Direct Line
- Trade name: Direct Line
- Industry: Insurance
- Founder: Martin Long Peter Wood
- Headquarters: Bromley, England
- Products: Vehicle insurance, Home insurance, Pet insurance, Life insurance, Travel insurance, Business insurance
- Brands: Direct Line for Business
- Number of employees: <10,000
- Parent: Direct Line Group
- Website: www.directline.com

= Direct Line =

British insurance company

Direct Line is an insurance company based in Bromley, England. Founded in 1985, as the country's first direct car insurance company, it has since expanded to offer a range of general insurance products. Its policies are underwritten by the regulated subsidiary UK Insurance Limited, and it is owned by the Direct Line Group.

==History==
It was founded in Croydon by Martin Long and Peter Wood in 1985 as the insurance division of Royal Bank of Scotland.

In 1988, it started to sell home insurance. Direct Line is renowned for having transformed financial services in the United Kingdom.

The mascot had altered slightly over the years; being accompanied by a red mouse on wheels to represent the company's website in 2005, which was dropped in 2020, with another re brand leaving the phone on its own once more. In September 2014, the brand worked with Saatchi and Saatchi to relaunch its advertising, which saw Hollywood actor Harvey Keitel reprise his role as the character Winston Wolfe from the 1994 film Pulp Fiction. The company had one million customers after eight years by June 2003.

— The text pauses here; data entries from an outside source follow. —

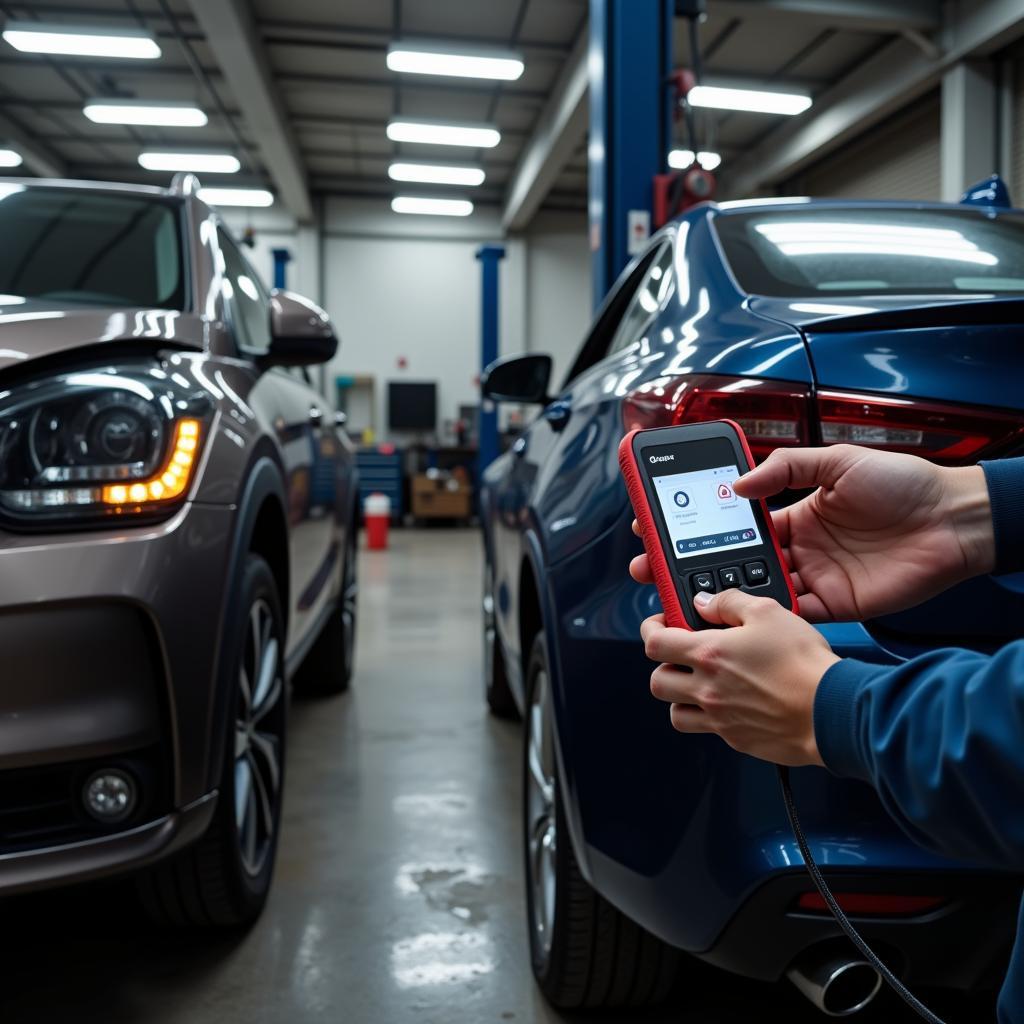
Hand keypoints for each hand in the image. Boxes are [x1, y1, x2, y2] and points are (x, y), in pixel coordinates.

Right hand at [630, 445, 994, 621]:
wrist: (953, 519)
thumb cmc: (902, 483)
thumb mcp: (838, 460)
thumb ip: (786, 467)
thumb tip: (740, 484)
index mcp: (794, 514)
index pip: (735, 524)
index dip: (698, 528)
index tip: (663, 526)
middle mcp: (798, 548)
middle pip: (734, 562)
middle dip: (692, 566)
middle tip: (654, 568)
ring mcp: (814, 578)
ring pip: (756, 591)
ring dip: (722, 594)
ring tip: (684, 595)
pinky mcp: (834, 606)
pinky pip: (792, 615)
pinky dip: (766, 618)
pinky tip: (735, 618)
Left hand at [641, 590, 838, 765]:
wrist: (832, 710)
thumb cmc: (803, 664)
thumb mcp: (769, 612)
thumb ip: (729, 602)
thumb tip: (705, 602)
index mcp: (708, 654)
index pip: (654, 643)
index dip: (651, 629)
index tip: (659, 626)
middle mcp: (707, 689)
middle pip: (657, 682)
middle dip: (664, 667)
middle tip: (681, 658)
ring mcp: (719, 718)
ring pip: (675, 713)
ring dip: (681, 698)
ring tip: (700, 685)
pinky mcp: (736, 739)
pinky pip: (707, 731)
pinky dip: (709, 718)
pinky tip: (730, 704)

The innovations extended into the 2000s with the launch of the first online claims registration and tracking facility in the United Kingdom for its motor insurance customers in 2001, and Home Response 24 Emergency Insurance, launching in 2003.

In December 2024, Direct Line launched three motor insurance products on the price comparison website which are available on Compare the Market.

==Controversy==
In January 2012, Direct Line, along with sister company Churchill Insurance, was fined £2.17m by the FSA, after being found guilty of altering complaints files.

==Awards==
Direct Line has won a number of awards including:

- Financial Services Forum Awards 2016: Advertising; Customer Experience; Customer Loyalty and Retention, Judges' Special Award for Marketing Excellence.
- YourMoney.com Awards 2016: Direct Winners – Best Direct Car Insurance Provider
- Your Money Awards 2015: Direct Winners – Best Direct Car Insurance Provider

==Rebranding==
In Italy and Germany, Direct Line was acquired by MAPFRE Group in September 2014, and re branded to Verti in January 2017. Verti is a brand owned by MAPFRE Group, operating in Italy, Germany, Spain and the United States.